= GREET Model =

R&D GREET (Research and Development Greenhouse gases, Regulated Emissions, and Energy use in Technologies) is a full life cycle model developed by the Argonne National Laboratory (U.S. Department of Energy's Office of Energy Efficiency and Renewable Energy). It fully evaluates energy and emission impacts of advanced and new transportation fuels, the fuel cycle from well to wheel and the vehicle cycle through material recovery and vehicle disposal. It allows researchers and analysts to evaluate various vehicle and fuel combinations on a full fuel-cycle/vehicle-cycle basis.

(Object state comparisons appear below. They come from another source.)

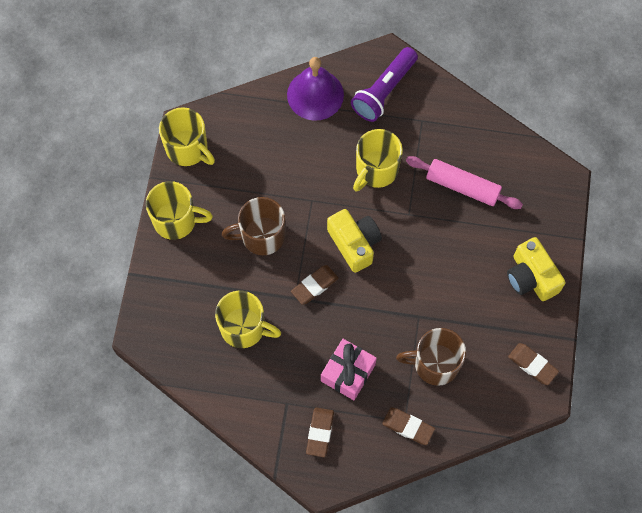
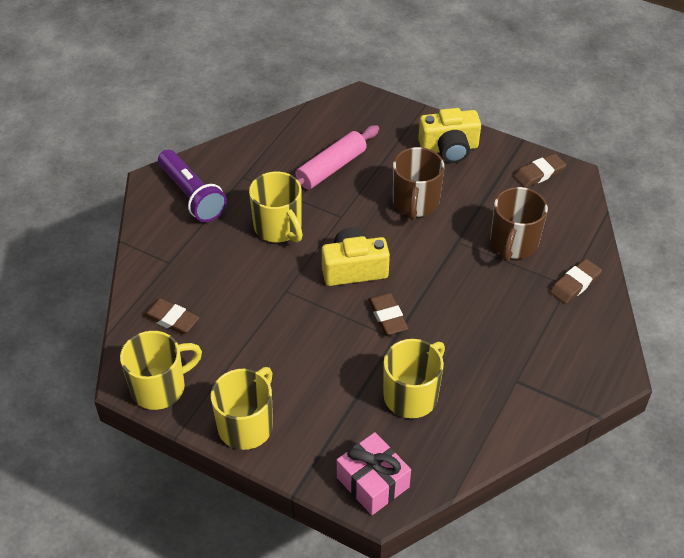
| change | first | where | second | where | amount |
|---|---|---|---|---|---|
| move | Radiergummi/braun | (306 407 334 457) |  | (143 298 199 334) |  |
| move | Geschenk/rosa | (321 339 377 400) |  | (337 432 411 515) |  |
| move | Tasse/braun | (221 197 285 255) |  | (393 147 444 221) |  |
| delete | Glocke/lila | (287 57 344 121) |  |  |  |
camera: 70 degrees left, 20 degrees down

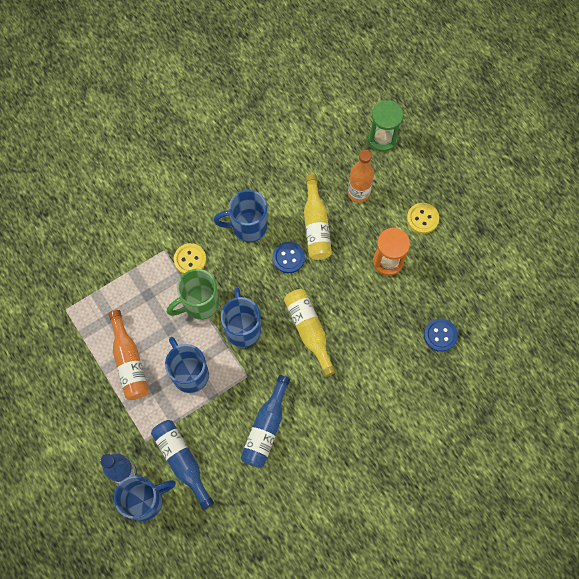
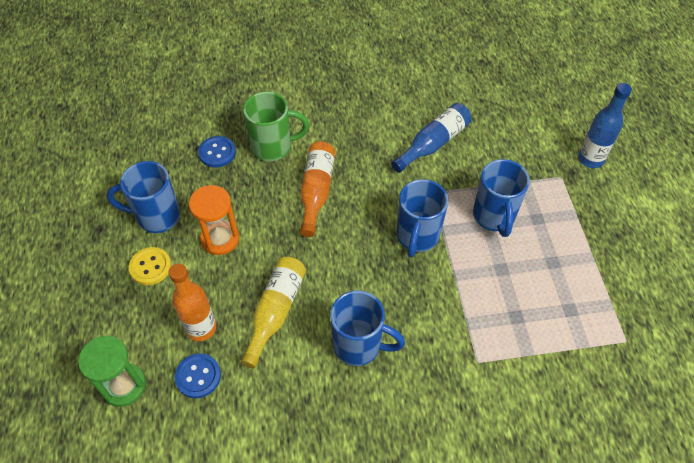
| change | first | where | second | where | amount |
|---|---|---|---|---|---|
| move | Tasse/blau | (114 475 176 521) |  | (107 161 180 233) |  |
| move | Knopf/blau | (273 242 305 273) |  | (175 353 221 398) |  |
| move | Tasse/grün | (167 269 219 320) |  | (243 92 309 161) |  |
| move | Flasche/orange | (109 310 149 400) |  | (300 141 335 237) |  |
| delete | Flasche/blau | (151 420 214 510) |  |  |  |
| delete | Knopf/gelb | (174 243 206 274) |  |  |  |
| delete | Flasche/gelb | (284 289 336 377) |  |  |  |
camera: 155 degrees left, 15 degrees down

The GREET model is specified in the Inflation Reduction Act of 2022 §45V as the methodology to calculate the life cycle greenhouse gas emissions "through the point of production (well-to-gate)" when determining the level of tax credit for clean Hydrogen production until a successor is approved by the Secretary of the Treasury. The final 45V regulations determined 45VH2-GREET to be a “successor model” and required its use for the purposes of the 45V tax credit.

The original implementation of the model was made using Excel spreadsheets while a graphical version has also been made using .NET.

== Content ==
For a given vehicle and fuel system, R&D GREET separately calculates the following:

- Consumption of total energy (energy in non-renewable and renewable sources), fossil fuels (petroleum, fossil natural gas, and coal together), petroleum, coal and natural gas;
- Emissions of CO_{2}-equivalent greenhouse gases - primarily carbon dioxide (CO_{2}), methane (CH_{4}), and nitrous oxide (N_{2}O);
- Emissions of six criteria pollutants: volatile organic compounds (VOCs), carbon monoxide (CO), nitrogen oxide (NOx), airborne particulate matter with sizes smaller than 10 micrometre (PM10]), particulate matter with sizes smaller than 2.5 micrometre (PM2.5), and sulfur oxides (SOx).
- Water consumption

R&D GREET includes more than 100 fuel production pathways and more than 70 vehicle/fuel systems.